Geografia da sobrevivência

No dia que entra em vigor a fiscalização de instrumentos de medição no país, @Verdade ouviu vendedores e clientes e constatou que ninguém acredita no sucesso desta medida. Os consumidores, ainda assim, acham que é bem-vinda, mas guardam má memória de outras que foram mal sucedidas. Os vendedores, por seu turno, dizem que para que os preços sejam justos é preciso afastar “o senhor de uniforme azul” da partilha de lucros…

Quando o sol se põe, Delfina larga o emprego na Julius Nyerere e parte em direcção ao populoso bairro do Maxaquene. Na plástico leva o que sobrou da mesa dos patrões. “Não é grande coisa”, diz ao mesmo tempo que põe a mão esquerda nas ancas para falar com a nossa equipa de reportagem.

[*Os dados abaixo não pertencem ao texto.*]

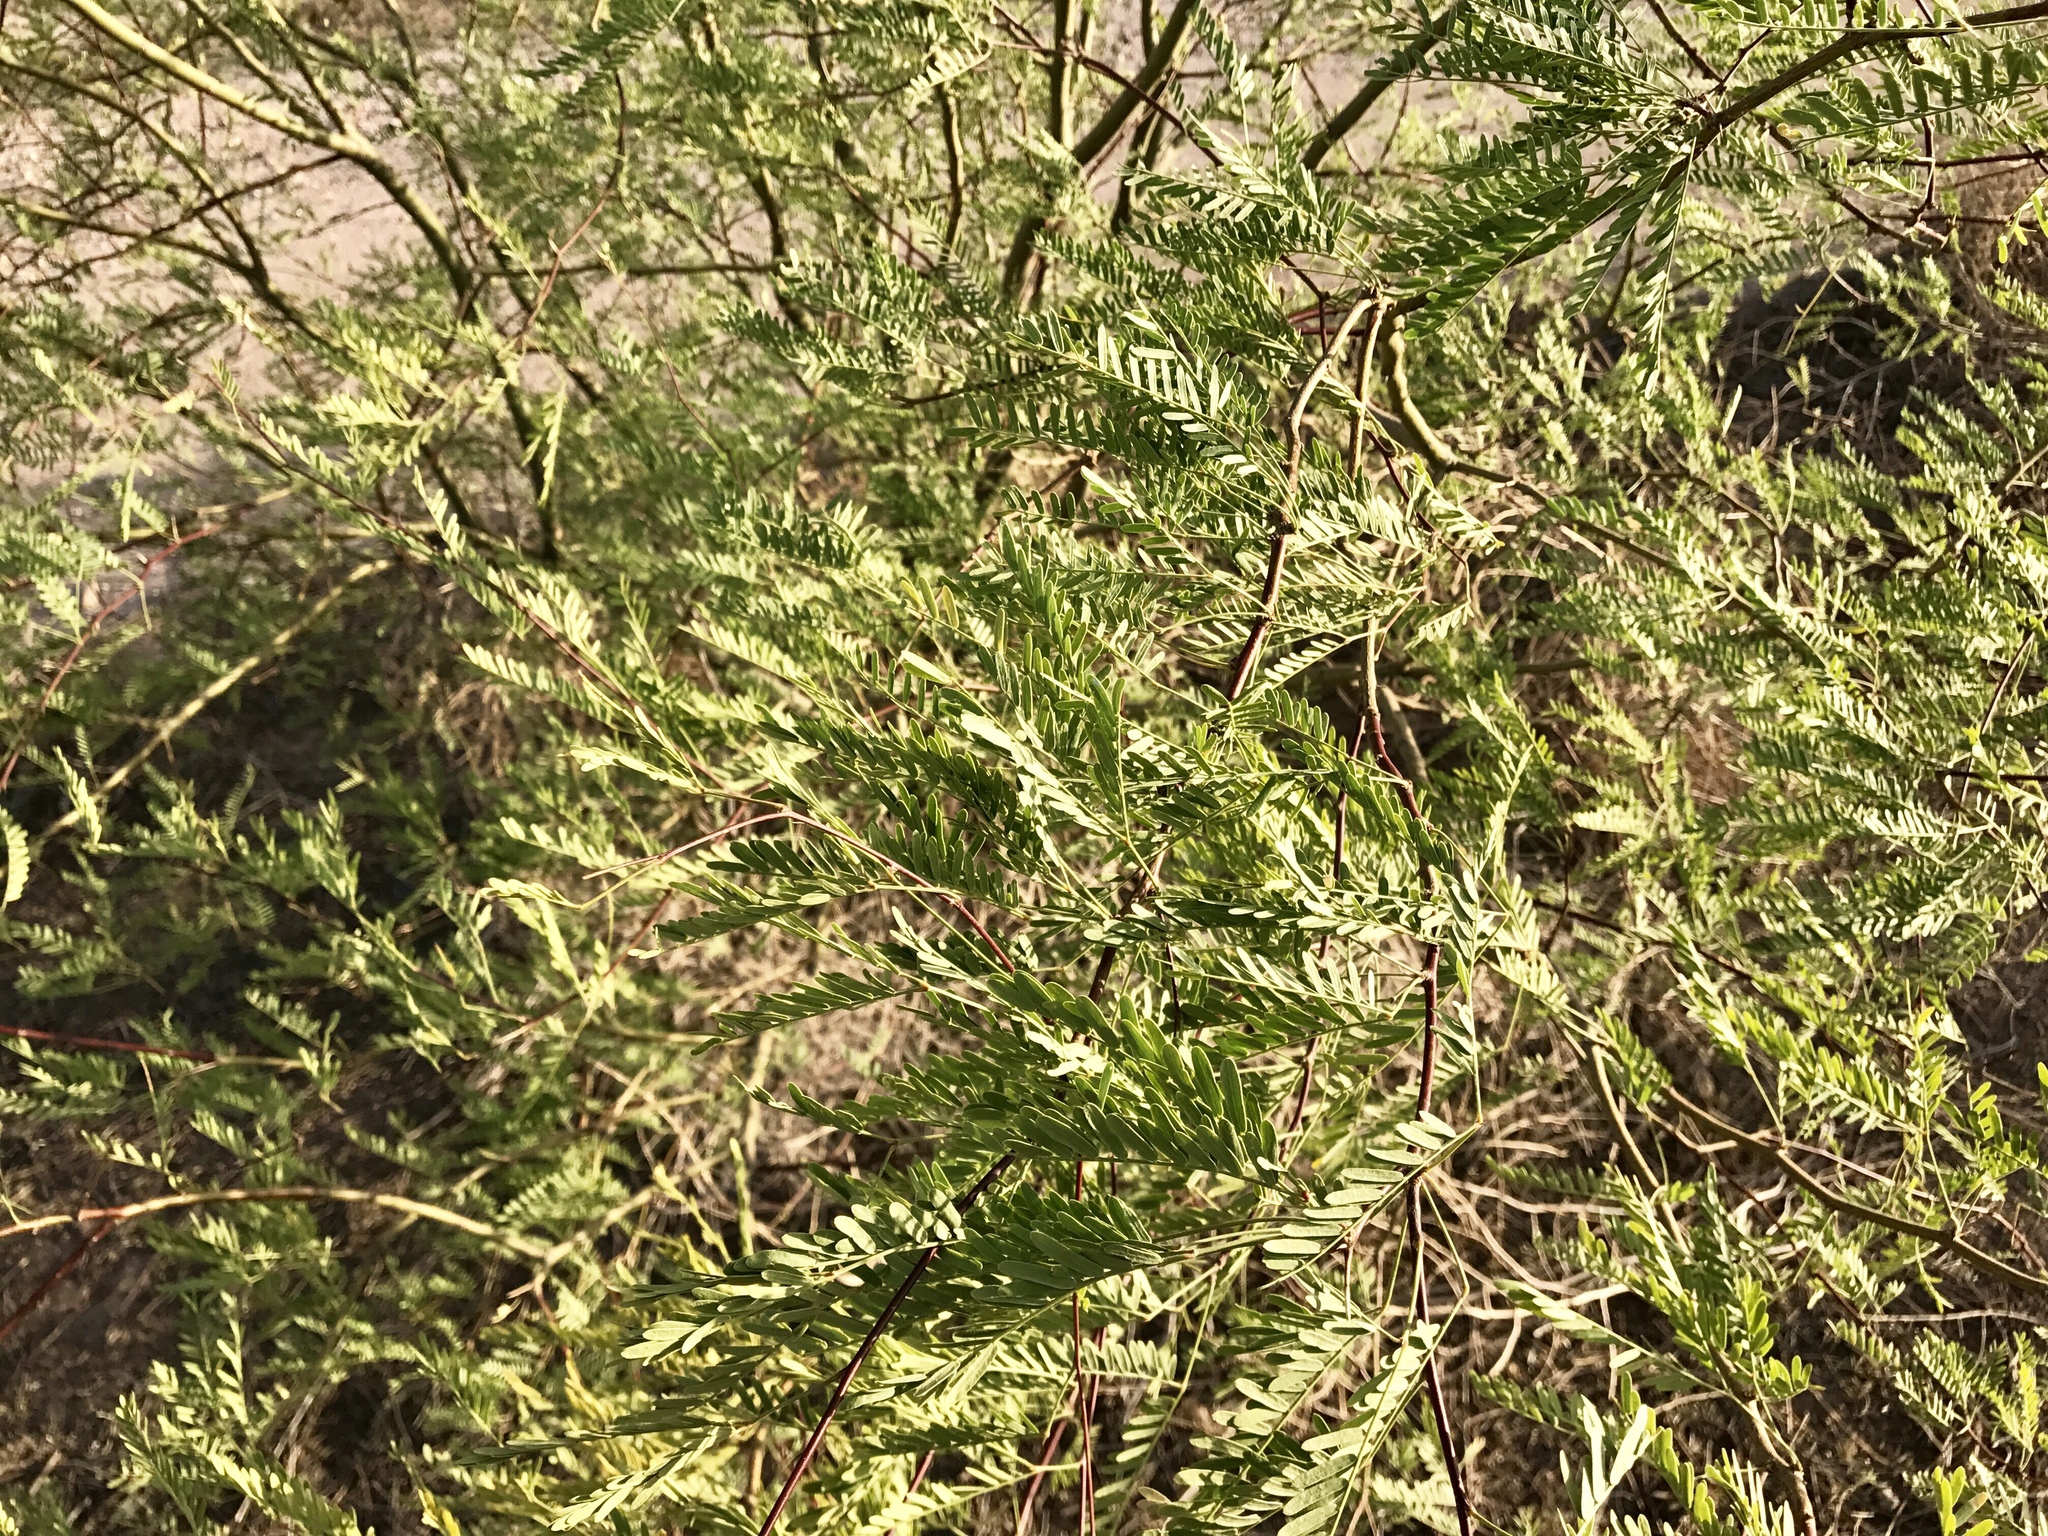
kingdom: Plantae
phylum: Tracheophyta
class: Magnoliopsida
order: Fabales
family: Fabaceae
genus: Prosopis
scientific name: Prosopis velutina
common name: Velvet mesquite
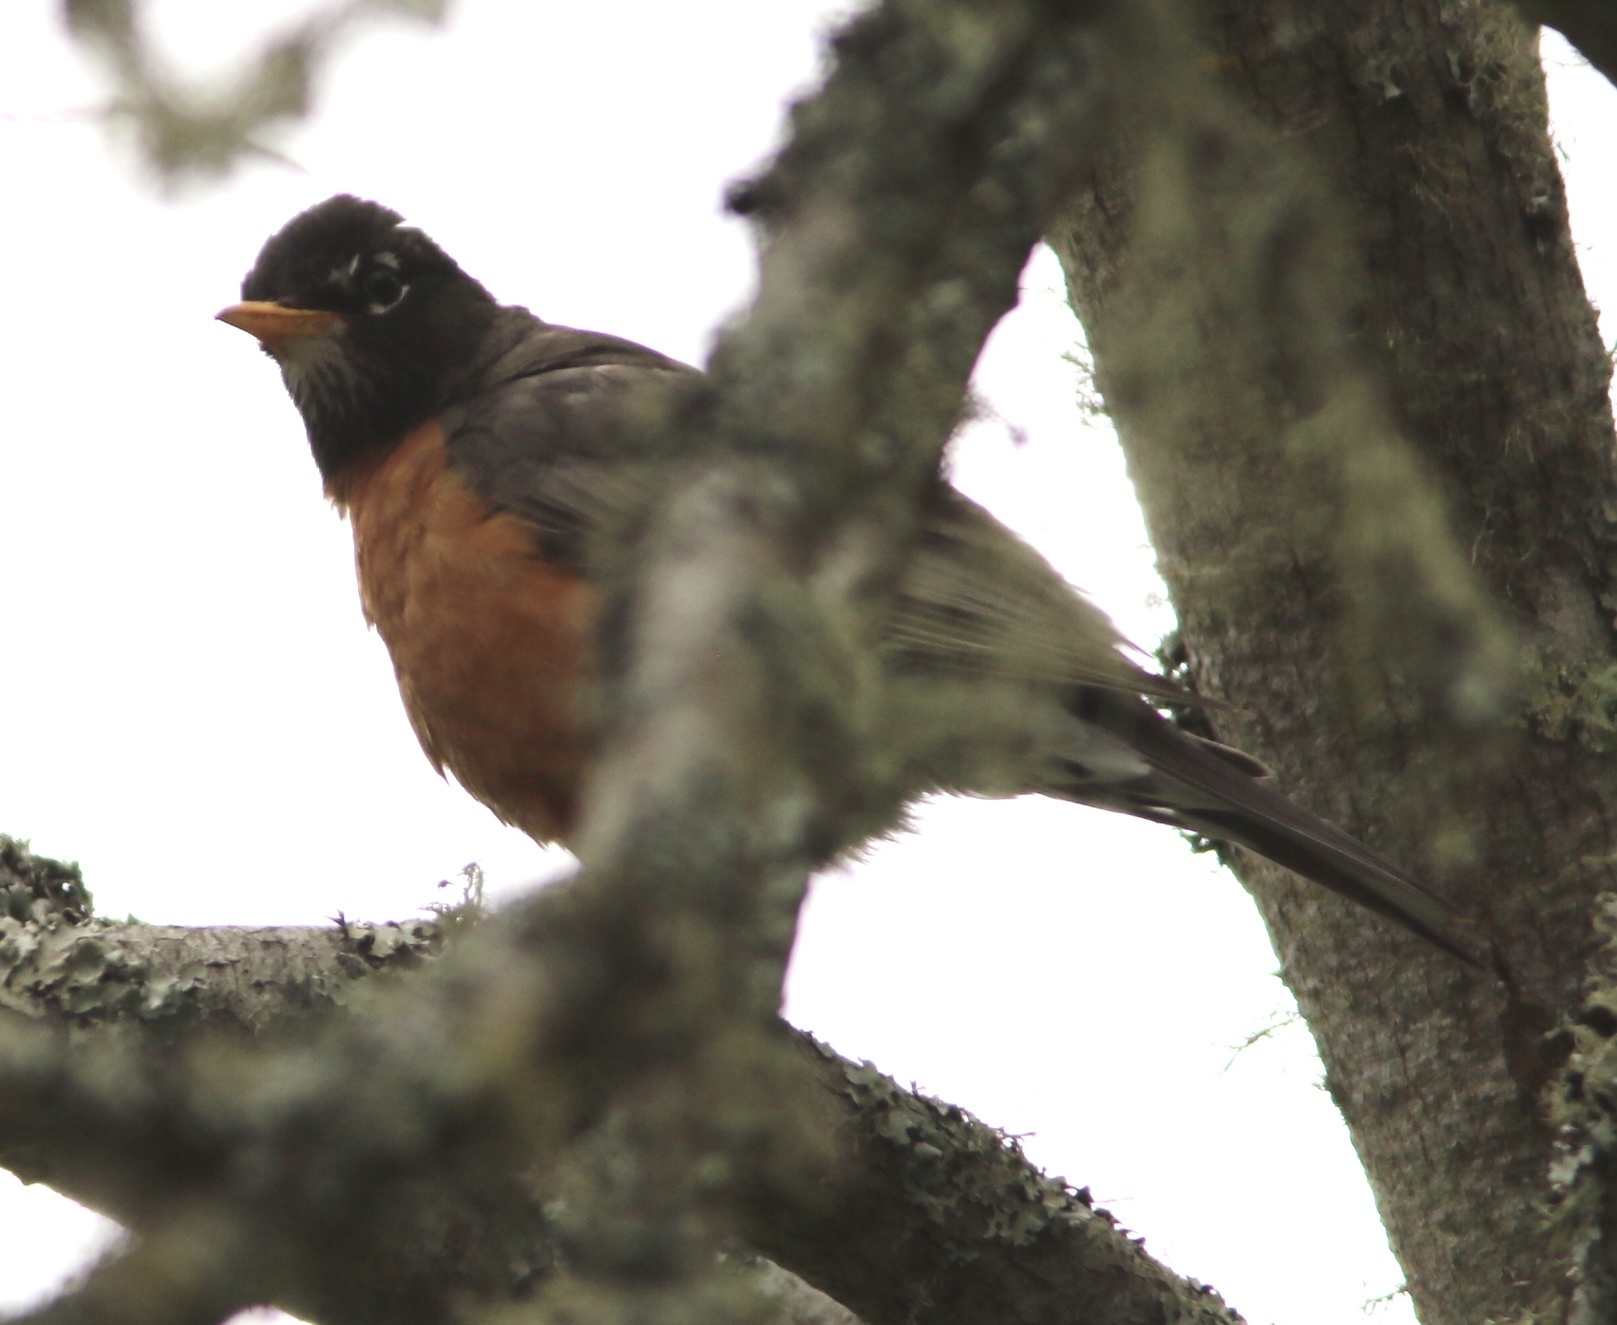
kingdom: Animalia
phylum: Chordata
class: Aves
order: Passeriformes
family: Turdidae
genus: Turdus
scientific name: Turdus migratorius
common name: American robin
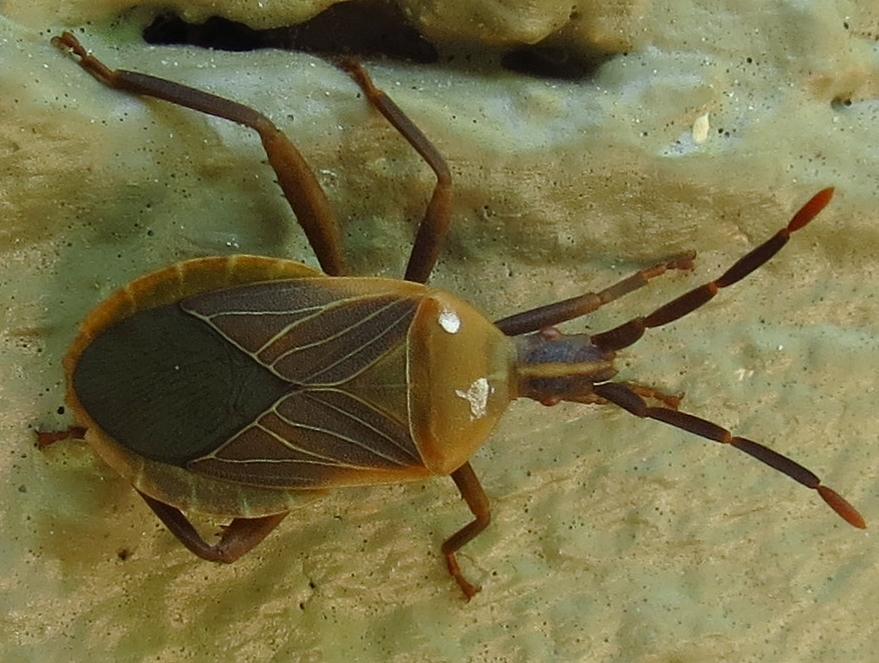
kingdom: Animalia
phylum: Arthropoda
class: Insecta
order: Hemiptera
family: Coreidae
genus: Chelinidea
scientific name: Chelinidea vittiger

“Em casa dos patrões este pão não serve, mas na minha casa é um luxo”, confessa. O pão está meio seco, mas Delfina, de 42 anos de idade e mãe de quatro rapazes, sabe que na equação da sobrevivência há estômagos que não têm muito por onde escolher.

Da casa dos patrões levou um pão e duas cebolas. Portanto, falta-lhe um lata de arroz, meio quilograma de tomate e um de carapau para confeccionar a refeição para os seus filhos que, em casa, aguardam a chegada da mãe.

Devido ao magro orçamento familiar, Delfina não faz grandes compras. A refeição diária é gerida em função do que sobra em casa dos patrões e dos produtos que adquire todos os dias no mercado Janete, no centro da cidade de Maputo. Os produtos adquiridos dão-lhe vida, mas aumentam-lhe o stress.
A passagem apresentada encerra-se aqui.